Pricing for another service

Ok, so what about charging another service? Let’s say you want to offer a walk-through video tour. In that situation your pricing equals:

Your expenses fee, which we’ll leave as the standard rateThen multiple your salary by the time you spend onsite shooting. So if your hourly rate is $50 and it takes you 1 hour to shoot a video, then add $50 to your formula.

Then you’ll add a travel fee, but if you’re already at the property because you’re also doing a photo shoot then you would probably remove this fee because your time spent travelling to and from the property is already covered by your photography fee.

So then add your editing fee for editing the video. Again, this might vary depending on how much time is involved and whether you’re editing yourself or if you’re outsourcing. But let’s say it’s $75.

Next you’ll include the value you bring to your clients with this service, and this number might be different to what you set it at for still photos. So maybe your real estate videos are amazing and they bring a lot of value for your clients, so you might add $100 to your fee for the value you bring.

Finally, you’ll once again want to add some profit margin to the shoot, so add that on as well, and again it could be different to your still photography profit margin value if the cost of the service is higher, so in our example let’s set your profit margin at $35.

So when we add all that up the total comes to $297.50 and then of course feel free to slightly tweak this price to suit your pricing table.

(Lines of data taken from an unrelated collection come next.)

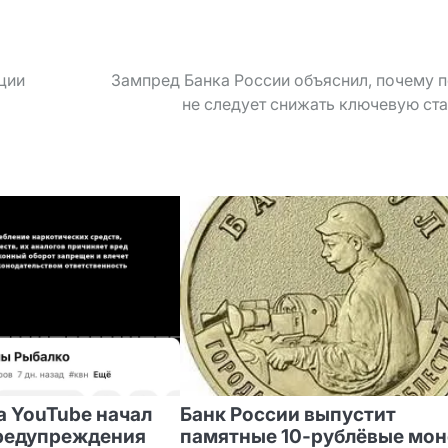
ции
Зампред Банка России объяснил, почему 
не следует снижать ключевую ст
а YouTube начал
Банк России выпустит
редупреждения
памятные 10‑рублёвые мо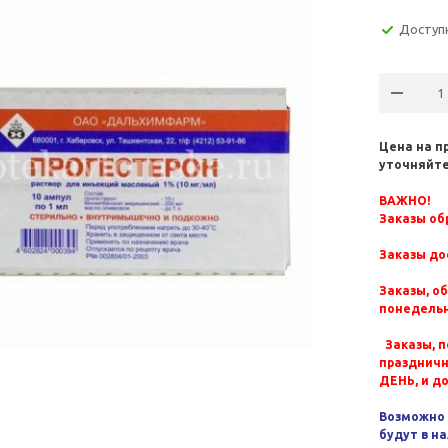
Доступ
Цена на п
уточняйте
ВАЖНО!
Заказы обр
Заказы до
Заказы, о
понедельн
Заказы, п
празднич
ДЕНЬ, и д
Возможно 
будут в н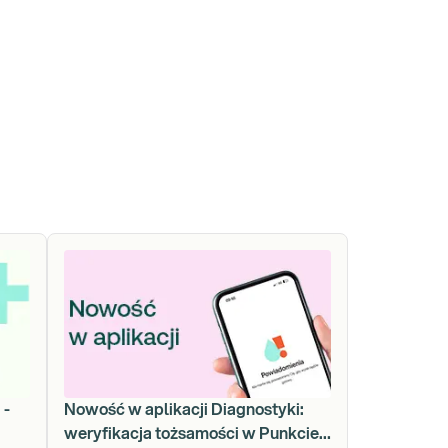
 -
Nowość w aplikacji Diagnostyki:
weryfikacja tożsamości w Punkcie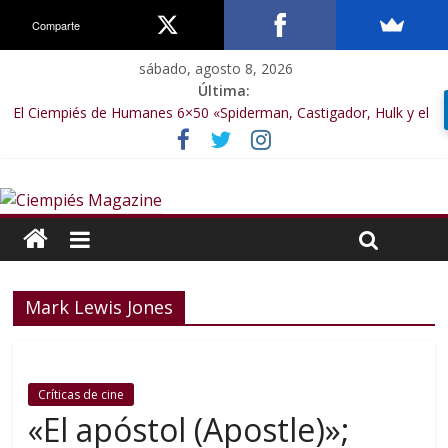
Comparte
sábado, agosto 8, 2026
Última:
El Ciempiés de Humanes 6×50 «Spiderman, Castigador, Hulk y el
final de la sexta temporada»
El Ciempiés de Humanes 6×49 «Kiritaaaaa»
El Ciempiés de Humanes 6×48 «El Síndrome de Odiseo»
El Ciempiés de Humanes 6×47 «De nada por nada»
El Ciempiés de Humanes 6×46 «Ciudadano Minion»
Mark Lewis Jones
Críticas de cine
«El apóstol (Apostle)»;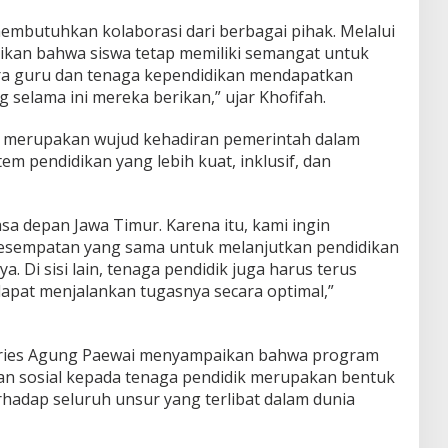
membutuhkan kolaborasi dari berbagai pihak. Melalui
tikan bahwa siswa tetap memiliki semangat untuk
ara guru dan tenaga kependidikan mendapatkan
 selama ini mereka berikan,” ujar Khofifah.
 merupakan wujud kehadiran pemerintah dalam
m pendidikan yang lebih kuat, inklusif, dan
sa depan Jawa Timur. Karena itu, kami ingin
esempatan yang sama untuk melanjutkan pendidikan
Di sisi lain, tenaga pendidik juga harus terus
pat menjalankan tugasnya secara optimal,”
m Aries Agung Paewai menyampaikan bahwa program
an sosial kepada tenaga pendidik merupakan bentuk
rhadap seluruh unsur yang terlibat dalam dunia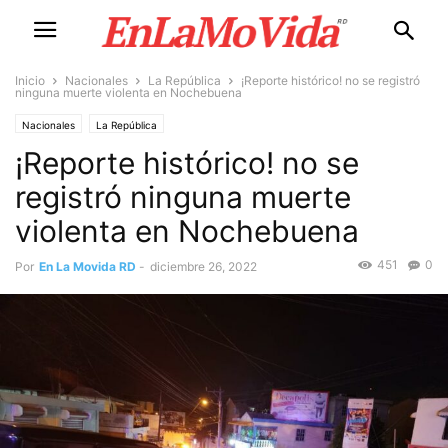
Inicio
Nacionales
La República
¡Reporte histórico! no se registró
ninguna muerte violenta en Nochebuena
Nacionales
La República
¡Reporte histórico! no se
registró ninguna muerte
violenta en Nochebuena
451
0
Por
En La Movida RD
-
diciembre 26, 2022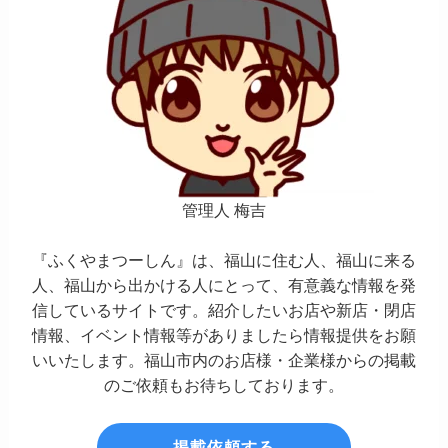
管理人 梅吉
『ふくやまつーしん』は、福山に住む人、福山に来る
人、福山から出かける人にとって、有意義な情報を発
信しているサイトです。紹介したいお店や新店・閉店
情報、イベント情報等がありましたら情報提供をお願
いいたします。福山市内のお店様・企業様からの掲載
のご依頼もお待ちしております。
掲載依頼する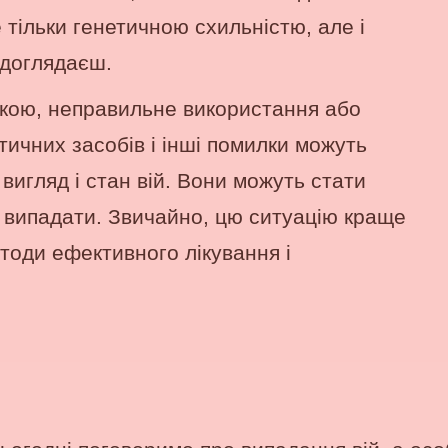
 тільки генетичною схильністю, але і
 доглядаєш.
кою, неправильне використання або
тичних засобів і інші помилки можуть
вигляд і стан вій. Вони можуть стати
 випадати. Звичайно, цю ситуацію краще
етоди ефективного лікування і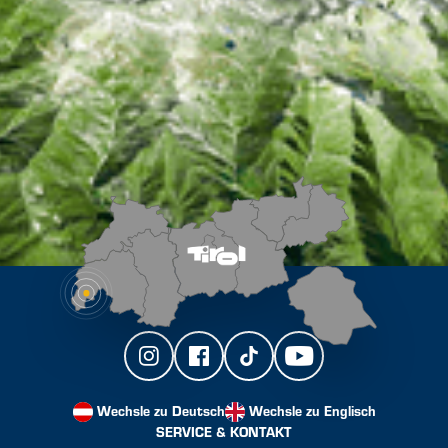
Wechsle zu Deutsch
Wechsle zu Englisch
SERVICE & KONTAKT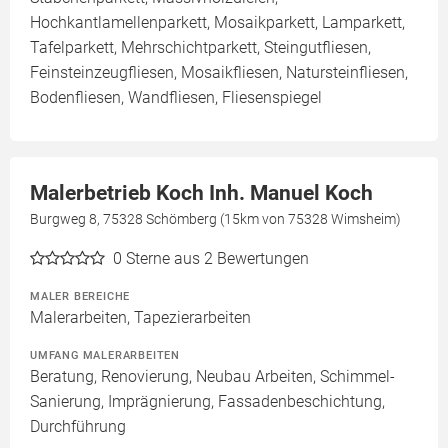
Hochkantlamellenparkett, Mosaikparkett, Lamparkett,
Tafelparkett, Mehrschichtparkett, Steingutfliesen,
Feinsteinzeugfliesen, Mosaikfliesen, Natursteinfliesen,
Bodenfliesen, Wandfliesen, Fliesenspiegel
Malerbetrieb Koch Inh. Manuel Koch
Burgweg 8, 75328 Schömberg (15km von 75328 Wimsheim)
0
Sterne aus 2 Bewertungen
MALER BEREICHE
Malerarbeiten, Tapezierarbeiten
UMFANG MALERARBEITEN
Beratung, Renovierung, Neubau Arbeiten, Schimmel-
Sanierung, Imprägnierung, Fassadenbeschichtung,
Durchführung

So rather than $297.50 you might charge your clients $299.

Can you change the numbers?

So as you can see, with this formula you can pretty much price any service you offer – just add the various values into the formula, add them up and you’ve got a price.

Of course, once you’ve estimated some numbers you don’t absolutely have to stick with them. If you think you need to make some changes then that’s OK, but just be aware of what you’re changing and the impact that has for your business.

For example, if you feel that you need to drop your price because you think it’s a bit high, what value will you remove from this formula?

Now maybe you’ll reduce the number you attached to your value, or maybe you’ll remove your profit margin. But then if you’re not operating with a profit and you’re not setting money aside, then I’d question whether you really have a business or whether all you’ve got is a job with fairly low job security.

So feel free to adjust any numbers, but make sure your business is viable as a business entity and to do that you need to charge enough where you are covering your expenses, all of the time you spend working on a photo shoot and editing your images, as well as your brand and all that entails, plus a profit margin so you can get through difficult times or maximize the return you get during the good times. That’s what a responsible CEO is going to do and it’s what you need to do as well, even if you’re working by yourself.

Summary of this pricing formula for real estate photographers

Ok, so in summary, if you want to know what you need to charge in your market, based on your expenses and everything else that is unique for you, use this formula:

Business expenses
+ (salary x time shooting)
+ travel fee
+ editing
+ your value
+ profit margin
= Your photography fee or your video fee or your Matterport fee or any other service you offer.